Par Eric Anceau
Pour Victor Hugo, Napoléon III ne fut jamais que « l’enfant du hasard […] dont le nom [était] un vol et la naissance un faux ». Il faisait ici allusion à la supposée naissance illégitime de celui qui fut notre premier président de la République et notre dernier empereur. Il ne reprenait là qu’une rumeur largement répandue dès la naissance de Louis-Napoléon Bonaparte en 1808 et crue par le propre père de l’enfant, Louis, frère cadet de Napoléon et roi de Hollande.
Hortense de Beauharnais, son épouse, était jolie et aimait la vie… Dans la biographie que j’ai consacrée à Napoléon III (2008, rééd. 2012), je penchais en faveur d’une naissance légitime sur la foi de plusieurs éléments, sans conclure, évidemment, ni dans un sens ni dans l’autre, et en préconisant de recourir aux tests ADN pour trancher la question.
L’affaire n’est évidemment pas anodine quand on connaît la suite de l’histoire et le destin qui attendait l’enfant. Après deux tentatives infructueuses pour prendre le pouvoir par la force au roi des Français Louis-Philippe (1836 à Strasbourg et 1840 à Boulogne), Louis-Napoléon Bonaparte fut élu triomphalement président de la République, en décembre 1848. Ce fut en très grande partie la légende napoléonienne, le « napoléonisme » des campagnes, qui le porta au pouvoir. Du reste, notre homme se présentait en héritier de son oncle – chez lui, aucun doute sur sa parenté – et faisait régulièrement référence à lui dans ses écrits après avoir appris par cœur des passages entiers du Mémorial de Sainte-Hélène.
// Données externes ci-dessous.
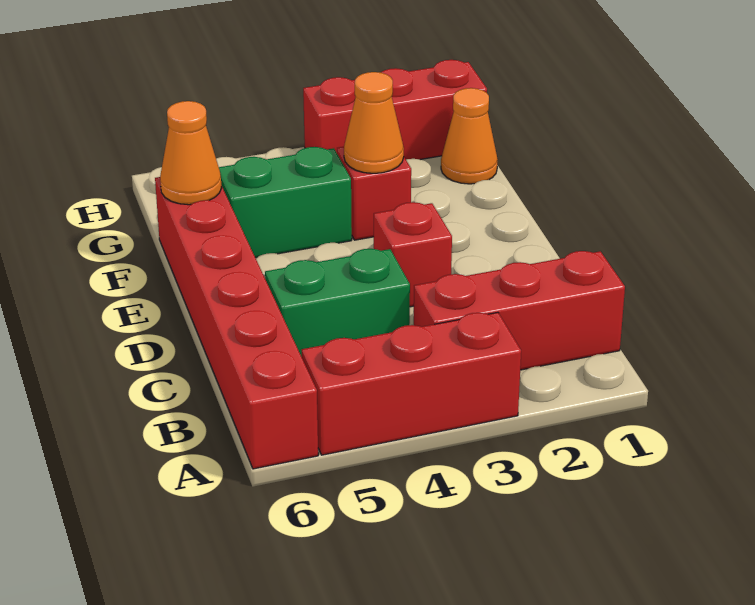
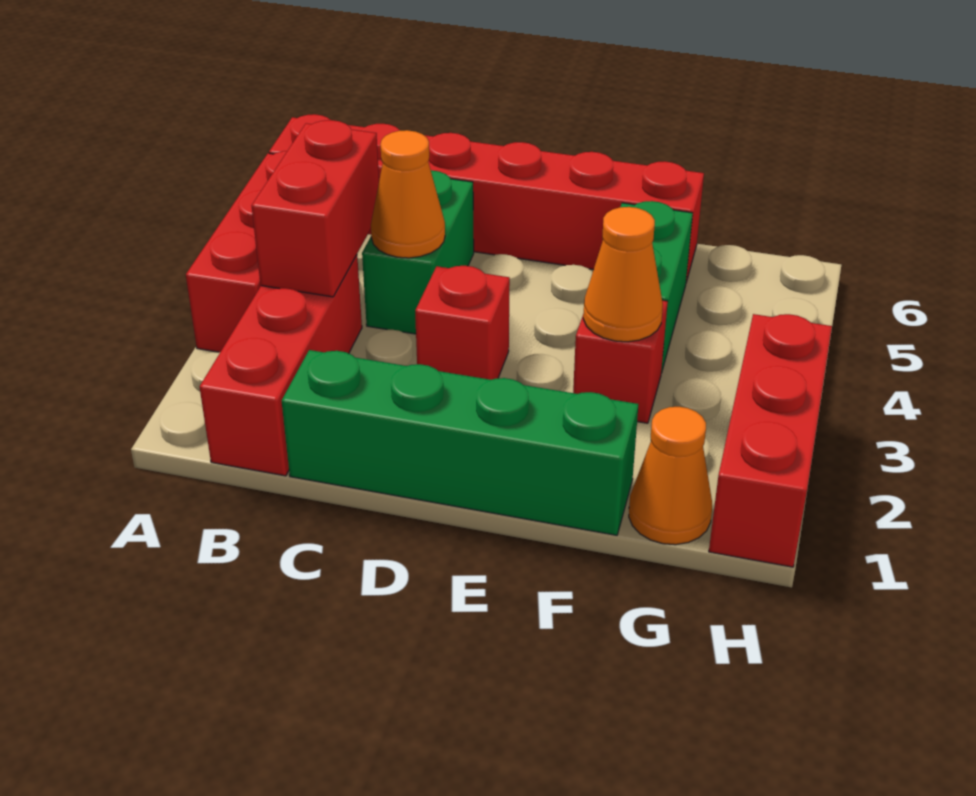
none -> red 1x2 brick [252,120,379,297]
none -> green 1x4 brick [282,350,638,535]
orange 1x1 cone [160,101,222,205] -> orange 1x1 cone moved to [371,130,445,258]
Après le coup d’État qu’il fit pour se maintenir au pouvoir, le 2 décembre 1851 (un 2 décembre comme le sacre à Notre-Dame et la plus belle victoire de Napoléon, Austerlitz, ce n’est pas un hasard), il instaura une Constitution qui s’inspirait explicitement du Consulat puis, comme son oncle, transforma le régime à son profit… le 2 décembre 1852. Si son pouvoir reposait pour partie sur la souveraineté populaire et le suffrage de millions de Français (par l’élection d’abord, par les plébiscites ensuite), il avait donc aussi, indéniablement, une assise dynastique, d’ailleurs constamment soulignée par la propagande impériale.
Or, les faits ne pourront peut-être plus s’écrire de la même façon depuis… le 2 décembre dernier. Ce jour-là, le généticien Gérard Lucotte a fait une importante communication à l’hôtel des Invalides. Notons que la famille Napoléon et le Souvenir napoléonien ont l’immense mérite d’avoir voulu faire toute la lumière sur cette énigme historique et ont appuyé le chercheur dans sa démarche, dussent-ils souffrir de ses découvertes. Gérard Lucotte a pu comparer l’haplogroupe du chromosome Y de Napoléon Ier et celui de Napoléon III et constater qu’ils différaient.
Par Eric Anceau
La recherche qui a été menée à partir de cheveux et de pellicules mériterait une contre-expertise car le chercheur ne fait pas l’unanimité dans la communauté scientifique et l’affaire est importante. Si la découverte est avérée, il en résulte, en effet, que Napoléon III n’était pas génétiquement le neveu en lignée paternelle de Napoléon. On précisera, toutefois, qu’il se rattachait de toute façon à Napoléon puisque celui-ci avait adopté sa belle-fille, Hortense, fille du premier lit de son épouse Joséphine.
On ajoutera surtout que l’infidélité d’Hortense n’est pas avérée. Il existe en effet une autre grande hypothèse en faveur de laquelle penche d’ailleurs Gérard Lucotte : l’infidélité non d’Hortense mais, à la génération précédente, de Letizia qui aurait eu Napoléon et Louis de deux pères différents. Ajoutons enfin, pour être complet, une troisième et dernière possibilité : la double conception hors mariage aux deux générations. On voit donc qu’à ce stade, il demeure plus de questions que de réponses. Seules de plus amples investigations et en particulier l’exhumation de la dépouille de Louis qui se trouve dans l’église de Saint-Leu-la-Forêt (Val-d’Oise) permettront de trancher.
Quelles que soient, d’ailleurs, les nouvelles découvertes, elles ne retireront évidemment rien à la famille, ni ne changeront l’histoire. Peut-être feront-elles simplement réfléchir au cours différent que celle-ci aurait pu prendre à une époque où la France avait encore des dynasties et où, pour devenir président, un nom immense était un atout maître.